This section presents the results in the order of the software defect prediction model based on an original dataset with a comparison of retaining highly correlated features and removing highly correlated features without attempting to adjust the imbalanced dataset.
4.1. Performance of Machine Learning Algorithms on Original Dataset
Table 6 presents the results obtained from the original dataset while keeping the majority of the features, and
Table 7 shows the performance of the SDP models on the original dataset on the reduced features using a removal of highly correlated features selection strategy.
Both of the tables show the project name, the machine learning techniques applied, and the evaluation metrics of accuracy, precision, recall, F1-score, and AUC, respectively. The numbers in bold format show the highest value of each of the evaluation metrics for each of these selected projects.
When all the features were retained in the datasets, the accuracy of the models was in a range between 67% and 96%. The maximum precision was 67% when the KNN algorithm was applied in the jm1 project. The jm1 project had 4574 instances, which made this dataset larger compared to the other datasets except the cross-project (cp) dataset used in this study. The CP project had a precision value ranging from 21% to 34% depending on the algorithm applied. The precision score among all the projects had a wide range starting from a zero value to a maximum score of 67%. The highest recall value found when applied on these selected projects was 40% and this score was achieved when the SVM algorithm was applied in the cp project. The maximum F1-score was 28% with zero or very low scores found from the majority of the algorithms. The highest AUC score was 60%. Relatively, the ANN algorithm and RF algorithms performed better than the other algorithms for the selected datasets.
The AUC score from most of the algorithms was around 50, apart from a few exceptions with random forest or the ANN algorithm. This does not give us confidence that the models are fully reliable as the majority of the predictions are probably biased toward predicting the non-defective module. Applying feature selection algorithms in the datasets by reducing the highly correlated features, as shown in
Table 7, did not demonstrate a significant difference from the results obtained in
Table 6, where all the features were retained. The accuracy score ranged from 72% to 95%. However, when the majority of the features were kept, the accuracy ranged from 67% to 96%. The lower bound for accuracy is higher compared to the dataset with reduced features.
The AUC score was slightly better for the pc1 project with reduced features when the random forest algorithm was applied, which showed an AUC score of 63% and an accuracy score of 95%. In terms of precision, except for the random forest model, which was able to detect all the positive instances on the cm1 project, the score varied for other projects, ranging from zero to 50%. The maximum recall value of the reduced features datasets was 29% compared to 40% when all the features were retained.

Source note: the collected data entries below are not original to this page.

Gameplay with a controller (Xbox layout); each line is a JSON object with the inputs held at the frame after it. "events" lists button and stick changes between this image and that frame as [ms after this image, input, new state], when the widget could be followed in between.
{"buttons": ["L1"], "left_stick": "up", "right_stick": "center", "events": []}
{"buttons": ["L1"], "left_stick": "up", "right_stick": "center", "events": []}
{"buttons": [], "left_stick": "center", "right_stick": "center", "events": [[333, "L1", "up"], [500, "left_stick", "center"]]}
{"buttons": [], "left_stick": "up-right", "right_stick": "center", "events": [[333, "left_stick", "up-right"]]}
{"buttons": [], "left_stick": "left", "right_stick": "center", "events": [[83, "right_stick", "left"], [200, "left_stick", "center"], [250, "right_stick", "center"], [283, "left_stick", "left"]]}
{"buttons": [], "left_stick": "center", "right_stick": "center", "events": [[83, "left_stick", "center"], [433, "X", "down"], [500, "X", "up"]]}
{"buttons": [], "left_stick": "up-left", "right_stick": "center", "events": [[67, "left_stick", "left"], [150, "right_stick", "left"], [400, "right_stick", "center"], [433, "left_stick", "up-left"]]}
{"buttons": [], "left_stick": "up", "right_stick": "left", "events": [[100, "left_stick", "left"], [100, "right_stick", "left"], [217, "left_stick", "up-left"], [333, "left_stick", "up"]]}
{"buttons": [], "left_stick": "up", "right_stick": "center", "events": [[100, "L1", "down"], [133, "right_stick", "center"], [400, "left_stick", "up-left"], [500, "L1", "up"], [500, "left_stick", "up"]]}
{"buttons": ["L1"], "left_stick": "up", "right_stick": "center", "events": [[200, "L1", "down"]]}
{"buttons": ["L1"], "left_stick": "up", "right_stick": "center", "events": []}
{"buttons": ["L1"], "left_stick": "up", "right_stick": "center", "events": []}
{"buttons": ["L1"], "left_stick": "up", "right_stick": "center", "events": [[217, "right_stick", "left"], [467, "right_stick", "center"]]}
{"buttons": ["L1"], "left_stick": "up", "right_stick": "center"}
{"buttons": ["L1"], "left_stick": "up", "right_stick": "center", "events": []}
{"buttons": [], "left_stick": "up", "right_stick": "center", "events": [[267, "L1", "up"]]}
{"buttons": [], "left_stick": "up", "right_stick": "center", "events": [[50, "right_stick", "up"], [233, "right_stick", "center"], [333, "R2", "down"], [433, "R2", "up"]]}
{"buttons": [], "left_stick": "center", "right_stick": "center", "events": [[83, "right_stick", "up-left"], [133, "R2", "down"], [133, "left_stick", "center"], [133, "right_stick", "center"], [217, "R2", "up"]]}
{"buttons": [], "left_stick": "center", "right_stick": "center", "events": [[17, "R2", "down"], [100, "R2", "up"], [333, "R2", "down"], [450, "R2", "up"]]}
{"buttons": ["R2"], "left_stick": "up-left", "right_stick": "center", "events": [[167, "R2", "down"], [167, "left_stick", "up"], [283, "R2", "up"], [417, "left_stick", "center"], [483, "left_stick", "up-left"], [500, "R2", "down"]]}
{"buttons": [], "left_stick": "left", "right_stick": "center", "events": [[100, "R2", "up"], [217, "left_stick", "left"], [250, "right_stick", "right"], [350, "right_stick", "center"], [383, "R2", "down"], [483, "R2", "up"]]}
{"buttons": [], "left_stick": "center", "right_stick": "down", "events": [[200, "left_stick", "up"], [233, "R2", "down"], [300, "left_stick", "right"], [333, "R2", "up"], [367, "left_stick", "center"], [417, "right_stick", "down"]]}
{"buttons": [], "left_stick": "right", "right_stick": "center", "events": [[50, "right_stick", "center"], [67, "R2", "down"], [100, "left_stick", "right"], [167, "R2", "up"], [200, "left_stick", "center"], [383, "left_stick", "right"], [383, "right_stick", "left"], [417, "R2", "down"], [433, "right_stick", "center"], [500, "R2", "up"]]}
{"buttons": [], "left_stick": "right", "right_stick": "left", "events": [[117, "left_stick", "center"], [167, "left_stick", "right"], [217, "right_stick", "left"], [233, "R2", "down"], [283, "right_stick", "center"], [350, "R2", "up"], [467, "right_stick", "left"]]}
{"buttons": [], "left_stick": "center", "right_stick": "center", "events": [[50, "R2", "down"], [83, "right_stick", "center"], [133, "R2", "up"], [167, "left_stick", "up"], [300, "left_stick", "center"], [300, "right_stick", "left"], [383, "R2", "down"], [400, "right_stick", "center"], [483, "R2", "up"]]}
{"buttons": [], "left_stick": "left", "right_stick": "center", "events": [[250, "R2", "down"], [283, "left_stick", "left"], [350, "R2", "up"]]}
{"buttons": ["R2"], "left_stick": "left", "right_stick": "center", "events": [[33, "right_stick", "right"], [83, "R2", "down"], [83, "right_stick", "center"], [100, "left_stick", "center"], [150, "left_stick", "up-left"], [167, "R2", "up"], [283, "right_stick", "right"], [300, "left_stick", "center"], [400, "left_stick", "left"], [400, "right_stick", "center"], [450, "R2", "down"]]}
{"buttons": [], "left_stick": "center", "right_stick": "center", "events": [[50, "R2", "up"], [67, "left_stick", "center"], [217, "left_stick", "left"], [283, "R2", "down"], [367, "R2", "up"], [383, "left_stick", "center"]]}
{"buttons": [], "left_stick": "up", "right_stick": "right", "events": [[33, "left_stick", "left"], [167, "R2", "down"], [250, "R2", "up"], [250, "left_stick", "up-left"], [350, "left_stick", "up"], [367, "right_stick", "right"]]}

The maximum F1-score was 31% when the random forest algorithm was applied in the pc1 project with reduced features. On the other hand, the highest F1-score was 38% when the random forest algorithm was applied in the kc2 project with all features, but had a score of zero on the pc1 project when the random forest algorithm was applied. On the reduced features datasets, the random forest algorithm worked better compared to the other algorithms with relatively higher accuracy and AUC score in all projects. To see the interpretation of this random forest model on the original dataset with reduced features, the LIME technique was applied on a single instance of the pc1 project to illustrate the local explanation, whereas SHAP was applied on the same project when the random forest algorithm was applied.
Figure 3 demonstrates the local and global interpretation of the pc1 project when the random forest algorithm was applied to the dataset with reduced features.
Figure 3a demonstrates the local interpretation by the LIME technique for the selected instance. The LIME model predicted the outcome of this instance as 0, with a confidence of 77% of this instance not being defective and 23% probability of this instance being defective. The orange color shows the probability of being defective, and the blue represents the probability of being non-defective. The right-hand side of the picture shows the values of loc (line of code), l (length), LOComment, and IOBlank are contributing towards the module being defective, whereas the cyclomatic complexity, essential complexity, and effort values are contributing to the model for predicting this instance as defective. Since the total feature ranking of the model as non-defective is higher, this instance is considered as 0 or non-defective.
Figure 3b shows the global explanation of the same project when SHAP was applied. This graph shows IOBlank makes the most contribution towards the model followed by loc, effort, length, and the other features. The blue and red color distribution shows that there was no bias towards predicting defective versus non-defective modules.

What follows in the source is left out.